THINGS TO DO —
1. In the coyote hunting thread, what rifle was used to take the first two coyotes of the season?
2. Duplicate the part of the coyote hunting thread starting with "Both were males, taken" and going on through "worry about leads.".
3. Write the next part of the coyote hunting thread, picking up after its final sentence.
Start of EXCERPTED TEXT
# First Yote(s) of Year



## saskcoyote (Dec 30, 2006)

Hi Guys: Got back from Montana rooster hunt Thursday so now it's time to get serious about chasing coyotes. Here are the first and second yotes of the new season.

Both were males, taken with my .223 Tikka, from about 80 yards away, after they busted me and were hightailing it out of Dodge. Got lucky with these shots. Generally a running coyote is a safe coyote but I connected on both of them. Both yotes were running directly away from me so I didn't have to worry about leads.

The day before, I missed the only one I called in, and it was standing so I guess the Big Guy upstairs figured he'd balance it out.

I don't have time to go into a long story about the hunt so this will have to do for now.

Good luck and shoot straight. Saskcoyote

/Users/Editor/Desktop/IMG_9166.JPG


----------



## saskcoyote (Dec 30, 2006)

Whoops, got home from the office from where I posted "First Yote(s)..." and saw a picture malfunction. I'll try to straighten it away tomorrow. In the meantime, what kind of luck are you guys having?


----------



## NDTerminator (Aug 20, 2003)

Good job...

I rolled one with a couple loads of 3.5" BB's while pass shooting divers a week or so ago. It came down the shoreline of the slough looking for breakfast, and didn't know he was in trouble before it was too late...


----------



## saskcoyote (Dec 30, 2006)

Hi guys: Here's the pix of two unlucky dogs, the first of the year. I whacked the one on the left on the fourth stand of the day and the other one on the sixth and last stand of the day.

For the first set, I had a breeze from the west at my back. and I was looking east. I hoped to pull a yote out of a large stand of trees, to my left (north). My intent was to work the cross wind and get the shot before he got downwind of me.

Wouldn't you know, he slipped in from the northeast with only his head visible over the crown of a hill. I figured I could pull him a little closer and get a full-body view before he picked up my scent. Well, I hit the volume on the FX-3 and pulled him into full view but before I could bark him to a stop, he caught my scent, turned and took off east. I couldn't stop him so I shot. Got lucky and connected. Dog down.

Second dog. Breeze from west. I set up on the east side of a bush looking eastward. After about five minutes with the JR Distress I caught movement to my right, to the south. The coyote was loping in but he must have caught me moving (I had my Ghillie on so he wouldn't have been able to see me except for movement).

He headed south, directly away, so I squeezed off, he went down, got up and I let him have it again. He got up and slipped into a large willow run but I was able to find the blood trail and picked him up about 40 -50 yards in.
End of EXCERPTED TEXT
Start of DATA EXTRACTS
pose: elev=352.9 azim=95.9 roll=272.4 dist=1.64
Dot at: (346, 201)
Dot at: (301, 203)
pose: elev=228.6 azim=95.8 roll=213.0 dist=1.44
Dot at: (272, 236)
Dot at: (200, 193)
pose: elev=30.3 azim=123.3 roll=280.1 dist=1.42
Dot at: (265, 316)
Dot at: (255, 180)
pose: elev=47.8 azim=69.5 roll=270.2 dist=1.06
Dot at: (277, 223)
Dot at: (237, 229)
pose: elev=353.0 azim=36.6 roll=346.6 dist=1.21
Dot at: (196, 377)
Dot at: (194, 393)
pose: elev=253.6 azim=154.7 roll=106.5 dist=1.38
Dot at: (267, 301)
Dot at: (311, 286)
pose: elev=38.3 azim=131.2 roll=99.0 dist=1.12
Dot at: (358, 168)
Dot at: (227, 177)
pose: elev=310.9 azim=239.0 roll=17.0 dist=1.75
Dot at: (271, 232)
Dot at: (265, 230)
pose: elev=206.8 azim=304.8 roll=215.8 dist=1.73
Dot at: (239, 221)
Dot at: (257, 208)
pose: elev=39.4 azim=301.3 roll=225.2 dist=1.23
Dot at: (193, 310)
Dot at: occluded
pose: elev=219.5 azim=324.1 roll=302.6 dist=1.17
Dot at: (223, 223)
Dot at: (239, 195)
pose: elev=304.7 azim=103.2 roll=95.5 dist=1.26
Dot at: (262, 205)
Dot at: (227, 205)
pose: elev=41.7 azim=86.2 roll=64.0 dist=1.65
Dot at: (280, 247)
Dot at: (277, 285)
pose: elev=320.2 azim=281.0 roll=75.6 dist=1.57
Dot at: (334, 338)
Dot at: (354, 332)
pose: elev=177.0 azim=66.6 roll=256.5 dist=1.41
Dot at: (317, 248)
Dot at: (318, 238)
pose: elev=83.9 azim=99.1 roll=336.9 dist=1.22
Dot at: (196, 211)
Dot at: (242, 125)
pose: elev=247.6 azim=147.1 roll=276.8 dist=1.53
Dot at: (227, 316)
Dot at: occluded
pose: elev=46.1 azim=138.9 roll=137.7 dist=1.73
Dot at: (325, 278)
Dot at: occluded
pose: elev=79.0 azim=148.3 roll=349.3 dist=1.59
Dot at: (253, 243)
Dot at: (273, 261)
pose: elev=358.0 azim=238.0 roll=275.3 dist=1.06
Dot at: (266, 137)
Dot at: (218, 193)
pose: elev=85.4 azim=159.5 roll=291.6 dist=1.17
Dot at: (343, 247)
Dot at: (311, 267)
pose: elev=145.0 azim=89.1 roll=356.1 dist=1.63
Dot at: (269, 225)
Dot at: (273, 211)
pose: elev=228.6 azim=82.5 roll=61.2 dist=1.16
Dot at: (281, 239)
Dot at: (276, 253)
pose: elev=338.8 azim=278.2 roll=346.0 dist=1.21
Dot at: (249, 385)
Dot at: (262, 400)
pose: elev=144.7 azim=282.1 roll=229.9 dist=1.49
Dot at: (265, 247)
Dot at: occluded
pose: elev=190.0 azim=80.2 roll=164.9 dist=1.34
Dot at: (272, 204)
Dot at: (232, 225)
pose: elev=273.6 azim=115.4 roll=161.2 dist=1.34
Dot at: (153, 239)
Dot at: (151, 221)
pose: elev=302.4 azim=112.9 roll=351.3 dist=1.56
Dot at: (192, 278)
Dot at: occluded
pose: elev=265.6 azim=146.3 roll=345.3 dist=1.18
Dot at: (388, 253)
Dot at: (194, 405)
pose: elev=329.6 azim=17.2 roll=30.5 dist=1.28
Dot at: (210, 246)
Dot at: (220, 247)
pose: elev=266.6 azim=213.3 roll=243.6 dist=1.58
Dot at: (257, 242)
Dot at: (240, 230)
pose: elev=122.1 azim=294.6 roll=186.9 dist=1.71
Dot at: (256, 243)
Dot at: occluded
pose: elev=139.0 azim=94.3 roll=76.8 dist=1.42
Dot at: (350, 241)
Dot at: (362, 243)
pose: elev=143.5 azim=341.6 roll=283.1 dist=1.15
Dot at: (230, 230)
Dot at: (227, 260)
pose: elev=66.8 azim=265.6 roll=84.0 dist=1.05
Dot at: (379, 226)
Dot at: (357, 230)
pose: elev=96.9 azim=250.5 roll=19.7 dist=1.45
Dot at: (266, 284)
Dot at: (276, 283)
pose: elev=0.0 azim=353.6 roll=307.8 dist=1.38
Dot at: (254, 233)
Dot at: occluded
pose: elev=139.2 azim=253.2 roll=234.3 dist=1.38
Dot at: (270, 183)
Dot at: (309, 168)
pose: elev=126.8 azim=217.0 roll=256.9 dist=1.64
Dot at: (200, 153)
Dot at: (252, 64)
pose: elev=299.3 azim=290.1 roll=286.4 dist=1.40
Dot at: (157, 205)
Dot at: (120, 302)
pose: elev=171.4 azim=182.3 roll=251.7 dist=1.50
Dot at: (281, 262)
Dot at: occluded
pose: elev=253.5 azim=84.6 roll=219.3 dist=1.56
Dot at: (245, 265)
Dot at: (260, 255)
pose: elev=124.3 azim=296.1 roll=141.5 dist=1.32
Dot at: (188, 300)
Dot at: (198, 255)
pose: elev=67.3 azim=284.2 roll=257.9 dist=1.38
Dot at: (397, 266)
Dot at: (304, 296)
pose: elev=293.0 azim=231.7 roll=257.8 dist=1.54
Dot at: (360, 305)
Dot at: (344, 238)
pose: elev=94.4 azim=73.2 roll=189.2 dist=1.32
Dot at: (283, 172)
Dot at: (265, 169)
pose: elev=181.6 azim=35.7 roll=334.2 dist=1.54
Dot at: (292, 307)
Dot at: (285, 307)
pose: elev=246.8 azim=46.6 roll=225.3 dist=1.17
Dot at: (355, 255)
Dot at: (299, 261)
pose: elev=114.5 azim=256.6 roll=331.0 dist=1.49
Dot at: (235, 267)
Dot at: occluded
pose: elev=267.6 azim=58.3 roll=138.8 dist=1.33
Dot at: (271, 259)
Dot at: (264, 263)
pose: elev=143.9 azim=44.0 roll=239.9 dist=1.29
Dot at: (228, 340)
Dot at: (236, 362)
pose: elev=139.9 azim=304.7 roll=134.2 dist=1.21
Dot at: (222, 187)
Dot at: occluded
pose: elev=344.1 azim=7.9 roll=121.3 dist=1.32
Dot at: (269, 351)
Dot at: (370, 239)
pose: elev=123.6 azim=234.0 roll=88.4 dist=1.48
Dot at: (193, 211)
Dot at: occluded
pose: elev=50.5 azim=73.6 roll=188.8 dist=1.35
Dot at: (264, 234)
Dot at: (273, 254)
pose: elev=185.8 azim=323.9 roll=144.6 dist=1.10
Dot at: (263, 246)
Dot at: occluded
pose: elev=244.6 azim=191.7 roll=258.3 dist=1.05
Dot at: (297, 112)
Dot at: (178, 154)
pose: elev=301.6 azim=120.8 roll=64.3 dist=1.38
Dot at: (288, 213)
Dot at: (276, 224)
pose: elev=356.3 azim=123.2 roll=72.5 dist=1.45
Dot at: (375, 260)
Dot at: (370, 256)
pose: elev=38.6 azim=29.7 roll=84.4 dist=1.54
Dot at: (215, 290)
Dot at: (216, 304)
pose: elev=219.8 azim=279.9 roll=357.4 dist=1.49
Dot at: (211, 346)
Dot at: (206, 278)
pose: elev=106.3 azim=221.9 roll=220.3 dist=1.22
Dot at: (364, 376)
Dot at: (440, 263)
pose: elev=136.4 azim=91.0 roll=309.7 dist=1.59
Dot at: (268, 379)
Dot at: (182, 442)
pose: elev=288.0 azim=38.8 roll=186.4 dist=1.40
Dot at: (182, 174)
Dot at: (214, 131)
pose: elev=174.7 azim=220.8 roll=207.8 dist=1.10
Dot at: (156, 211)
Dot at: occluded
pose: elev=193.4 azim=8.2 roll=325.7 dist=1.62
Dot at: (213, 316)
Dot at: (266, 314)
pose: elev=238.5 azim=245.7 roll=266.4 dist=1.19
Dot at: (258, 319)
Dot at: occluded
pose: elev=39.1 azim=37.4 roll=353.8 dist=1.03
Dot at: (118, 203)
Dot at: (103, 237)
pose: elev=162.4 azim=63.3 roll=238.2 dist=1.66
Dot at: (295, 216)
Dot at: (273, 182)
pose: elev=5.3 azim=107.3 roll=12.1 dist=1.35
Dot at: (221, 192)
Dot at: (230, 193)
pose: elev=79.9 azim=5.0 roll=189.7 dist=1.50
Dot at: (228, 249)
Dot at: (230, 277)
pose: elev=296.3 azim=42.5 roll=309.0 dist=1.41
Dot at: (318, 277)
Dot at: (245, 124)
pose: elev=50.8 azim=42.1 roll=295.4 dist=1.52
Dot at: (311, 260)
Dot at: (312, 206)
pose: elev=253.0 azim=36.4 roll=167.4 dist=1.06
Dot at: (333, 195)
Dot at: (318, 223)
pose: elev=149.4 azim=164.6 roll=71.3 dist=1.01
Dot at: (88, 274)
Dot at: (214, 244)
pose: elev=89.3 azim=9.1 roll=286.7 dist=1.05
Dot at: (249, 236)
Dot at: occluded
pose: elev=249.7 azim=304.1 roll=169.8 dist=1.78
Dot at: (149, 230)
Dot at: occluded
End of DATA EXTRACTS
OUTPUTS FOR THE TASKS —
1. A .223 Tikka.

2.
Both were males, taken with my .223 Tikka, from about 80 yards away, after they busted me and were hightailing it out of Dodge. Got lucky with these shots. Generally a running coyote is a safe coyote but I connected on both of them. Both yotes were running directly away from me so I didn't have to worry about leads.

3.
It's been a little slower with call-ins this year compared to the last few but there seems to be a lot of yotes around here based on what farmers are telling me so the action should pick up.

I notice Fallguy had some great luck. What about the rest of you.

Good luck and shoot straight. Saskcoyote


----------



## dynarider68 (Mar 18, 2007)

way to much corn here in south dakota to get real serious..but I am still going to try on saturday..


----------



## Fallguy (Jan 23, 2004)

Saskcoyote

Nice job with the dogs and the shooting on the run. I still haven't gotten any good at that.

Dynarider68

Don't get discouraged with the crops. We called in 7 coyotes on one stand this last weekend, and about half of those came out of sunflowers. The others came from an adjacent pasture.

And I called another coyote this weekend on a stand and he came out of some standing corn.

If you can find a setup spot nearby, call them out.


----------



## YoteSlapper (Mar 12, 2007)

Good job Saskcoyote!

YoteSlapper


----------



## USAlx50 (Nov 30, 2004)

Sask Coyote- What do you have to do to shoot coyotes in Sask. I was just up there waterfowl hunting and saw amazing numbers of coyotes. Locals told us it was a big fine for us to shoot coyotes. We were told some local residents could get licenses but NR weren't able to shoot coyotes. I know if we'd seen that many in ND while scouting there would have been a pickup bed full 

Just curious what the deal is, Id love to bring a rifle with and call yotes if I make it up there again but they didn't seem to want a bunch of people hunting them.


----------



## dynarider68 (Mar 18, 2007)

thanks fallguy..PM sent..


----------



## saskcoyote (Dec 30, 2006)

Hi USA: Your info is correct, coyote hunting in Saskatchewan is open only to provincial residents.

I believe (but can't get it confirmed) that up until a few years ago, non-residents could hunt coyotes but were restricted to four per season. I called our regional Environment office and talked to a CO but he was unsure of the history-details as well as the rationale for restricting coyote hunting.

As the regulations stand today, Saskatchewan residents can hunt coyotes year round with no licence. However, to sell the fur, one needs a Trapper's Licence.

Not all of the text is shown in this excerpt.